The chairman of Guinea’s Research Institute on Democracy and the Rule of Law, a non-governmental organization says uneasy calm has returned to the capital, Conakry ahead of Friday’s scheduled release of last Sunday’s election results.
Attorney Thierno Balde said the Independent Electoral Commission (CENI) has assured Guineans that it will be ready to release the provisional results despite delays caused by logistical challenges.
“I think we will probably get the results today [Friday] because the CENI was supposed to release the results last Wednesday, but because of delay according to the president of the CENI… they had to delay the results for 48 hours. So, finally we are going to get them this Friday early or before the end of the day,” he said.
The electoral body was originally scheduled to release provisional results of the June 27 election this past Wednesday. But, faced with logistical problems it petitioned the Supreme Court for an extension, and the court set a new deadline to Friday.
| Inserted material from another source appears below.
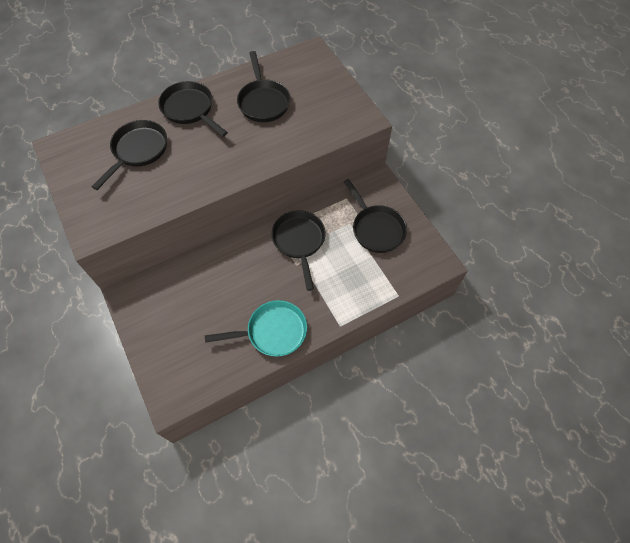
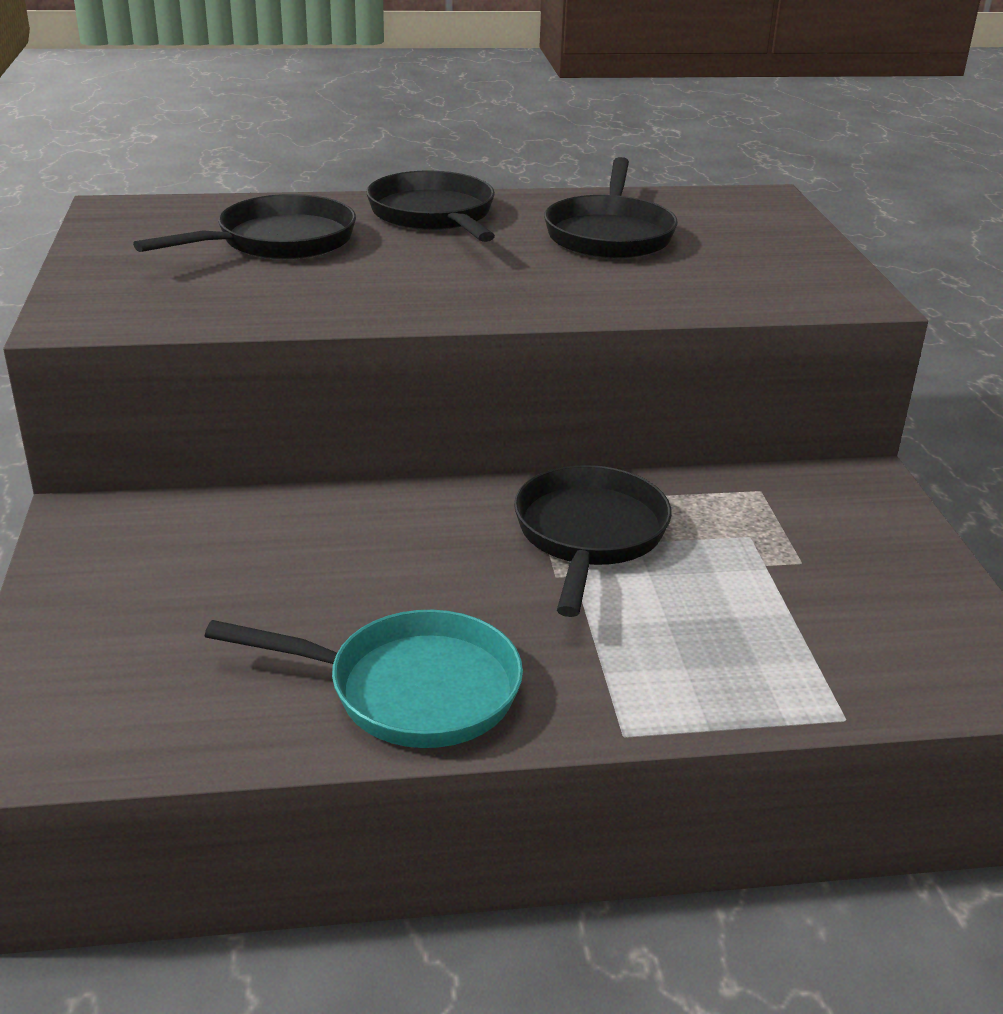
camera: 20 degrees right, 30 degrees down
(376, 229) = (825, 564): black pan -> none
Allegations of rigging and voter irregularities have reportedly heightened tensions after some political parties accused the electoral commission of bias, a charge the electoral body denied.
Attorney Balde said despite the fraud allegations, Guineans are patiently waiting for the provisional results.
“Right now the whole place is calm, but as you know [Wednesday] the CENI was supposed to announce the results. And by noon most of the people closed their stores and went back home. So most of the streets were empty because people were afraid (there would be) violence,” Balde said.
Meanwhile, John Stremlau, co-chairman of the U.S.-based Carter Center poll monitoring team has called on Guinea’s political parties to patiently wait for the Independent Electoral Commission (CENI) to declare the results of the presidential election before taking any action.
Stremlau, who is also the Vice President for Peace Programs at the Carter Center said in spite of unsubstantiated reports of violence, the election was largely peaceful and devoid of intimidation or harassment.
“We [Carter Center] won’t take speculations from radio or speculations from observer groups that are just looking at a few isolated polling stations. We want the electoral commission to render a judgment and we are telling all the parties and the public to please respect the constitutional process,” he said.
Analysts say two former prime ministers - Sidya Toure and Cellou Dalein Diallo - as well as Alpha Conde, a long-time opposition leader could be the three front runners in Sunday’s vote. But analysts also said it is unlikely that any of the 24 presidential aspirants will win the over 50 percent minimum required to win the election.
Under Guinea’s constitution, an election run-off is scheduled for July 18 if the presidential candidates fail to win the first round. Only the front runners will be allowed to participate in any run-off.